### Assigned task 1
Could you set down the stored items below line for line, with nothing changed?

[[ Text for analysis, beginning ]]

Par. 2. Section 1.752–0 is amended by:

1. Revising the entry for §1.752–2(a) and adding new entries for §1.752–2(a)(1) and (a)(2).

2. Revising the entry for §1.752–4(b)(2); removing the entries for §1.752–4(b)(2)(i), (b)(2)(ii), and (b)(2)(iii); redesignating the entries for §1.752–4(b)(2)(iv), (b)(2)(iv)(A) and (b)(2)(iv)(B) as §1.752–4(b)(4), (b)(4)(i), and (b)(4)(ii), respectively; and removing the entry for §1.752–4(b)(2)(iv)(C).

3. Adding new entries for §1.752–4(b)(3) and (b)(5).

The revisions and additions read as follows:

§1.752–2 Partner’s share of recourse liabilities

(a) Partner’s share of recourse liabilities.

(1) In general.

(2) Overlapping economic risk of loss.

* * * * *

§1.752–4 Special rules

* * *

(b) * * *

(2) Related partner exception.

(3) Person related to more than one partner.

(4) Special rule where entity structured to avoid related person status.

(i) In general.

(ii) Ownership interest.

(5) Examples.

* * * * *

Par. 3. Section 1.752–2 is amended by:

1. Redesignating paragraph (a) as paragraph (a)(1) and adding a heading to paragraph (a).

2. Adding paragraph (a)(2).

3. Adding Example 9 to paragraph (f).

4. Revising paragraphs (i)(1) and (2).

5. Adding a sentence to the end of paragraph (l).

The additions and revisions read as follows:

§1.752–2 Partner’s share of recourse liabilities.

[[ Text for analysis, end ]]
[[ Materials provided, beginning ]]

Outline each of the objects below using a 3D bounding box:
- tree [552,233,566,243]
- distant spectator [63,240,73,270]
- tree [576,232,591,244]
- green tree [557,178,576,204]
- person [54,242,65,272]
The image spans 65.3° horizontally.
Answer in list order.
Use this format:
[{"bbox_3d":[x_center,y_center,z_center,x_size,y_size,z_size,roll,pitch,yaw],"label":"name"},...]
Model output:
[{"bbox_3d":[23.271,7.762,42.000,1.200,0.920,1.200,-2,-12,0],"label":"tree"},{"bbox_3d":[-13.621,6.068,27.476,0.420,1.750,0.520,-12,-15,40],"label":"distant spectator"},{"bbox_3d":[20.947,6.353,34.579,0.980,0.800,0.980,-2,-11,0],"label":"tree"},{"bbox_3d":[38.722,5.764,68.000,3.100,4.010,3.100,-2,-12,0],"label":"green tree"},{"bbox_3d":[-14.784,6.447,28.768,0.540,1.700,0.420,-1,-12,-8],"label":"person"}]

[[ Materials provided, end ]]

### Assigned task 2
Could you take the regulatory amendments on partners' shares of recourse liabilities above further, starting right after the last line shown?

### Exercise answer 1
Outline each of the objects below using a 3D bounding box:
- tree [552,233,566,243]
- distant spectator [63,240,73,270]
- tree [576,232,591,244]
- green tree [557,178,576,204]
- person [54,242,65,272]
The image spans 65.3° horizontally.
Answer in list order.
Use this format:
[{"bbox_3d":[x_center,y_center,z_center,x_size,y_size,z_size,roll,pitch,yaw],"label":"name"},...]
Model output:
[{"bbox_3d":[23.271,7.762,42.000,1.200,0.920,1.200,-2,-12,0],"label":"tree"},{"bbox_3d":[-13.621,6.068,27.476,0.420,1.750,0.520,-12,-15,40],"label":"distant spectator"},{"bbox_3d":[20.947,6.353,34.579,0.980,0.800,0.980,-2,-11,0],"label":"tree"},{"bbox_3d":[38.722,5.764,68.000,3.100,4.010,3.100,-2,-12,0],"label":"green tree"},{"bbox_3d":[-14.784,6.447,28.768,0.540,1.700,0.420,-1,-12,-8],"label":"person"}]

### Exercise answer 2
(a) Partner’s share of recourse liabilities— * * *

(2) Overlapping economic risk of loss. For purposes of determining a partner’s share of a recourse partnership liability, the amount of the partnership liability is taken into account only once. If the aggregate amount of the economic risk of loss that all partners are determined to bear with respect to a partnership liability (or portion thereof) under paragraph (a)(1) of this section (without regard to this paragraph (a)(2)) exceeds the amount of such liability (or portion thereof), then the economic risk of loss borne by each partner with respect to such liability shall equal the amount determined by multiplying:

(i) The amount of such liability (or portion thereof) by

(ii) The fraction obtained by dividing the amount of the economic risk of loss that such partner is determined to bear with respect to that liability (or portion thereof) under paragraph (a)(1) of this section, by the sum of such amounts for all partners.

* * * * *

(f) * * *

Example 9. Overlapping economic risk of loss. (i) A and B are unrelated equal members of limited liability company, AB. AB is treated as a partnership for federal tax purposes. AB borrows $1,000 from Bank. A guarantees payment for the entire amount of AB’s $1,000 liability and B guarantees payment for $500 of the liability. Both A and B waive their rights of contribution against each other.

(ii) Because the aggregate amount of A’s and B’s economic risk of loss under paragraph (a)(1) of this section ($1,500) exceeds the amount of AB’s liability ($1,000), the economic risk of loss borne by A and B each is determined under paragraph (a)(2) of this section. Under paragraph (a)(2) of this section, A’s economic risk of loss equals $1,000 multiplied by $1,000/$1,500 or $667, and B’s economic risk of loss equals $1,000 multiplied by $500/$1,500 or $333.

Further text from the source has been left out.